Most people would much rather be resting on Workers Day. The first of May is right in between two working days and thus would be unreasonable to expect people to continue with this relatively hard work. This day would be yet another expense on the already debt burdened government. The Namibian government should rather be cutting down on expenses during the current financial situation
- Moving the clean-up day to another holiday
- Scheduling clean-up day during the week.
- Create sanitation awareness
- Cancel clean-up day completely
- Appointing more sanitary workers.
- How May day could be commemorated
This report provides the implications of the president’s announcement and solutions to avoid the conflict. The president’s urgency to clean Namibia is completely valid but Hon. Erkki Nghimtina should rather reassess the proposal and considering the recommendations.Recommendations to the announcement of May Day being a cleaning day.

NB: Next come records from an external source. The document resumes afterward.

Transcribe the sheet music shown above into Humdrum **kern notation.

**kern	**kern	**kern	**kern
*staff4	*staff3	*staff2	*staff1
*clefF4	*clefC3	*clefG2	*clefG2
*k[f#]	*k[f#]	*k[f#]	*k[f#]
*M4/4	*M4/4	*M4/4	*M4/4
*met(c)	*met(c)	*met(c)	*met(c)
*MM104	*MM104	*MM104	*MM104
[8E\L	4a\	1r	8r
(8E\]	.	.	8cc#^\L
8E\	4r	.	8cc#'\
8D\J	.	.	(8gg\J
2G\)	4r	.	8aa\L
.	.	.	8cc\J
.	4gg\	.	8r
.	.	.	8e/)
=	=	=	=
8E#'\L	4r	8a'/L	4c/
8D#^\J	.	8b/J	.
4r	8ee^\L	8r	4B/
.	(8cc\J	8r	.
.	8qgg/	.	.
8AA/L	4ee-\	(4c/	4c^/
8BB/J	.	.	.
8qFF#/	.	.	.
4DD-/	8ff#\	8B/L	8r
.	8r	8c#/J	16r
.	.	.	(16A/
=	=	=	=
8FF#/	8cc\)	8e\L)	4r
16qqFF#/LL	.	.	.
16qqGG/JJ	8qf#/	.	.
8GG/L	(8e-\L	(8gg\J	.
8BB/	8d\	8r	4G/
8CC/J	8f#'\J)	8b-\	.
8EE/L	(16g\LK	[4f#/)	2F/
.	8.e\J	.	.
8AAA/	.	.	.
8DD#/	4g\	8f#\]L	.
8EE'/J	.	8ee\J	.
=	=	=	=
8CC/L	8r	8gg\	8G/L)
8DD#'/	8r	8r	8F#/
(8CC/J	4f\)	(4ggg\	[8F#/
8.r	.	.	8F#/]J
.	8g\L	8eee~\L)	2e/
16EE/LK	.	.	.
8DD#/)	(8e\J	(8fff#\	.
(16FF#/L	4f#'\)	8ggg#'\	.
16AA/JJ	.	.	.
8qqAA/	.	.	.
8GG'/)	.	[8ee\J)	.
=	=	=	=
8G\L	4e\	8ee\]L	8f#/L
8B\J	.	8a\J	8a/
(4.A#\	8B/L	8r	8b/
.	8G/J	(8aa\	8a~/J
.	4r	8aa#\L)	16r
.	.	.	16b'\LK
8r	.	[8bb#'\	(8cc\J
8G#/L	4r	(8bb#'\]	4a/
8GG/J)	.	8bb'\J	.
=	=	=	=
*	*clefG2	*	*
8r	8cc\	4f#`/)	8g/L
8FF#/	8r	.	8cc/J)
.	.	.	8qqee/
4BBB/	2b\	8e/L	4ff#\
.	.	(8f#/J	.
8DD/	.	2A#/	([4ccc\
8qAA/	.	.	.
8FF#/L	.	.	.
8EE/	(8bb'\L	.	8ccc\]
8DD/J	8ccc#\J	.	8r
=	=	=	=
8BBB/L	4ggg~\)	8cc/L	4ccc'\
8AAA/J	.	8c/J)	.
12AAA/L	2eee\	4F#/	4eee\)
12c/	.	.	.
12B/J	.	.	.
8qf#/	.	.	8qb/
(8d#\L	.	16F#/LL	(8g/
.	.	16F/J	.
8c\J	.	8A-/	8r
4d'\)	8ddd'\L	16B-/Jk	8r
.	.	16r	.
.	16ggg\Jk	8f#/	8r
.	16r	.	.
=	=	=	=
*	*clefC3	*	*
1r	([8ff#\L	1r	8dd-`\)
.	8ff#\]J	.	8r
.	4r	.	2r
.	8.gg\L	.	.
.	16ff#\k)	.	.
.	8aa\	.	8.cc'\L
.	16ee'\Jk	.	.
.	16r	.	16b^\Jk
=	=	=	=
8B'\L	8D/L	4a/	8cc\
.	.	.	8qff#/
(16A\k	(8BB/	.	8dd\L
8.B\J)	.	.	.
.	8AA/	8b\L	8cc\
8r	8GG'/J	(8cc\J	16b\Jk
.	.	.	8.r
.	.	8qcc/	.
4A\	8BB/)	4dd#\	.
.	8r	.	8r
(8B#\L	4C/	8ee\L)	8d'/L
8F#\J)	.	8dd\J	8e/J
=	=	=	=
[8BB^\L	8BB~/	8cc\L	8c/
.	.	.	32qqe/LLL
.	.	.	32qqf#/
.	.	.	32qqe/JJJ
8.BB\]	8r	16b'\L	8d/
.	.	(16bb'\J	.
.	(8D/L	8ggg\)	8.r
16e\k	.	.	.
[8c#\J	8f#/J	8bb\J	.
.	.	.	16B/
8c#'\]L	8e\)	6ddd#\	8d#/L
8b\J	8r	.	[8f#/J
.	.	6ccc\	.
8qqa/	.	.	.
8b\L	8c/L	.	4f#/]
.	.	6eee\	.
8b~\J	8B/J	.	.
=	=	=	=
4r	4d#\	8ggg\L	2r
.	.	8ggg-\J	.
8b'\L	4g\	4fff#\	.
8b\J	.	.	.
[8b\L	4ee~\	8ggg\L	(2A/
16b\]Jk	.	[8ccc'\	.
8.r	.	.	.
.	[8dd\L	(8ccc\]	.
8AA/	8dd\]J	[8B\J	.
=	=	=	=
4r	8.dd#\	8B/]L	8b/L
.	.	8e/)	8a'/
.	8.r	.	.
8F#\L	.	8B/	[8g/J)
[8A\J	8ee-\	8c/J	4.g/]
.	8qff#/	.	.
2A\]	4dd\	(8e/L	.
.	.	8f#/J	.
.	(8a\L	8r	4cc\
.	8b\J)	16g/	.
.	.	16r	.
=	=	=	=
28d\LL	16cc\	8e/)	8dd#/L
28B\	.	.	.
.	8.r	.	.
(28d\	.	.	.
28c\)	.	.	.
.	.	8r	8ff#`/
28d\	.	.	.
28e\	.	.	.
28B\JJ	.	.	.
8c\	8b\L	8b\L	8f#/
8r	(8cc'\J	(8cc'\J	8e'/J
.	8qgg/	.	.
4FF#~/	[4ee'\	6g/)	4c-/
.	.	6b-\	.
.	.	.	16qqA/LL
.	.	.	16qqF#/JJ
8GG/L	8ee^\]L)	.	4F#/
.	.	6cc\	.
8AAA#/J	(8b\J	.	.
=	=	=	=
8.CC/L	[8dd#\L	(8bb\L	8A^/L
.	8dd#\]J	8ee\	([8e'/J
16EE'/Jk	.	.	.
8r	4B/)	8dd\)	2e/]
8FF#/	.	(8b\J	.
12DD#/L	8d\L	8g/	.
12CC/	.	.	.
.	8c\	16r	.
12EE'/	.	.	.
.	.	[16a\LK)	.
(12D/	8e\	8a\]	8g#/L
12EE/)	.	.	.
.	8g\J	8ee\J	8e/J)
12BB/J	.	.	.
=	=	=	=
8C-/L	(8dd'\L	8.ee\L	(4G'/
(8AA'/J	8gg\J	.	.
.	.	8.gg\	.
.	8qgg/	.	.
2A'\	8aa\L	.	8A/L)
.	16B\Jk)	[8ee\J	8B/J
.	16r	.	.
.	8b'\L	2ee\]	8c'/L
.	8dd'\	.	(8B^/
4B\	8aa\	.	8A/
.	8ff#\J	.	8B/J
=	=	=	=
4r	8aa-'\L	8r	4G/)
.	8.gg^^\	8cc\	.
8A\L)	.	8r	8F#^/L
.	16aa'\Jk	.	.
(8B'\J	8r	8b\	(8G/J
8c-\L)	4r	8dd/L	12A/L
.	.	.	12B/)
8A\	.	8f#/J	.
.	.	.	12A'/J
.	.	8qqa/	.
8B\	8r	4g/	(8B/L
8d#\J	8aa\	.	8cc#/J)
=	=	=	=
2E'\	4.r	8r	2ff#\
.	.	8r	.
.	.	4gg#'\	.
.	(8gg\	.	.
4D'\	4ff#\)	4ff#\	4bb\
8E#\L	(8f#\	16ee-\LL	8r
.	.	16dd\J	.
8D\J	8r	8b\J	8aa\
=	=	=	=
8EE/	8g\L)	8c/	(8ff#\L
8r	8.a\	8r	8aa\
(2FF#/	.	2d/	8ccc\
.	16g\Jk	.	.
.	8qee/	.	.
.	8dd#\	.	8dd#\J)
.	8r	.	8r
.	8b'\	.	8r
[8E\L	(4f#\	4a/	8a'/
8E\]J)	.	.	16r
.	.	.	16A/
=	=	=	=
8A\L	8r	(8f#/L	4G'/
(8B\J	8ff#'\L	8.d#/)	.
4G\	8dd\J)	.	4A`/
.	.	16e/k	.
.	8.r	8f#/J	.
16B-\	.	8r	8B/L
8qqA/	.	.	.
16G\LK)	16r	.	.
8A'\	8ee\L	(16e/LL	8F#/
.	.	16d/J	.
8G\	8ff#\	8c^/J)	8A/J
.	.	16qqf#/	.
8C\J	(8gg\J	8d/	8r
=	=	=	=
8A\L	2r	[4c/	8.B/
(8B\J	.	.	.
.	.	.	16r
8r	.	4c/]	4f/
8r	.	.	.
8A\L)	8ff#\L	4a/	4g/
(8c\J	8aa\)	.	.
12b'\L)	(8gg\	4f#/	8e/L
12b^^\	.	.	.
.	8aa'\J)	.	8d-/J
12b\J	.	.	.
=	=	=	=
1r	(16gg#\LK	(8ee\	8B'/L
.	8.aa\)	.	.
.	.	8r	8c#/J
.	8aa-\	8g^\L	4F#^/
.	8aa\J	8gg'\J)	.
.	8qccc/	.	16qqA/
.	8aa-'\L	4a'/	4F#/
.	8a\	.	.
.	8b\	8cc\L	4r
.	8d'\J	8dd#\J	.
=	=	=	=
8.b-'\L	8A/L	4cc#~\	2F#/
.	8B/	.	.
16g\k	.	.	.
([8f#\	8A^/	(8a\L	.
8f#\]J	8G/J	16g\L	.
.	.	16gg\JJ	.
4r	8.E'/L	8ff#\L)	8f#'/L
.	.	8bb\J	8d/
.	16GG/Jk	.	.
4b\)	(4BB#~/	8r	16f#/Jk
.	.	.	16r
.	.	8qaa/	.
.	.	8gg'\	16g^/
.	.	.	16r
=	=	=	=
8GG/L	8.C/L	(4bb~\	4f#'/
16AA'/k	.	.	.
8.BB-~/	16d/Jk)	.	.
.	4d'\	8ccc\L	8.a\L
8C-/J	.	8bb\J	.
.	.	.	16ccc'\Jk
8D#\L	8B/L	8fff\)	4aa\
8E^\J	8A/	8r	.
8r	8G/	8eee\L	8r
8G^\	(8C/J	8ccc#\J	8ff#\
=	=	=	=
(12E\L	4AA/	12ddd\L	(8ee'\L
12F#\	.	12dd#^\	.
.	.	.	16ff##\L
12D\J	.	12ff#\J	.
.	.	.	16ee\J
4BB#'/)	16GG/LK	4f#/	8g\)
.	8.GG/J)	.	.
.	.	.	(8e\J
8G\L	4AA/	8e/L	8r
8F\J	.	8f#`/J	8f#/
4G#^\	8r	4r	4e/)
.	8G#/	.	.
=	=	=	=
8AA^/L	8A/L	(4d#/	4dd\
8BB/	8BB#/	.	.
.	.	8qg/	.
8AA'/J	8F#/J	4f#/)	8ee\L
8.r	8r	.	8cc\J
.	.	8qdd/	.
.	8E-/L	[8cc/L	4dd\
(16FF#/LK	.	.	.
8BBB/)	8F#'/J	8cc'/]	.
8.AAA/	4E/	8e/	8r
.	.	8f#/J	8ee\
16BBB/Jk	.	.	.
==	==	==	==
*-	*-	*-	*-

Referring back to the summary here are possible solutions:
- Moving the National Clean-up day. The National clean-up day could be moved to less significant day. Labour Day has too much significance in being a public holiday.
- Schedule a national clean-up day during the week. A clean-up day can be on a normal work day. Everyone could still partake in their work environment.
- Create sanitation awareness. The government could start awareness campaigns. This would encourage everyone to clean up no matter what day it is.
- Cancel the clean-up day. If this day is cancelled all conflict would be resolved. The government would have more time to contemplate the matter and produce a more thought-out proposal.
- Appoint more sanitary workers. More sanitary workers could be hired to keep Namibia clean. This would result in more unskilled job opportunities and cleaner Namibia.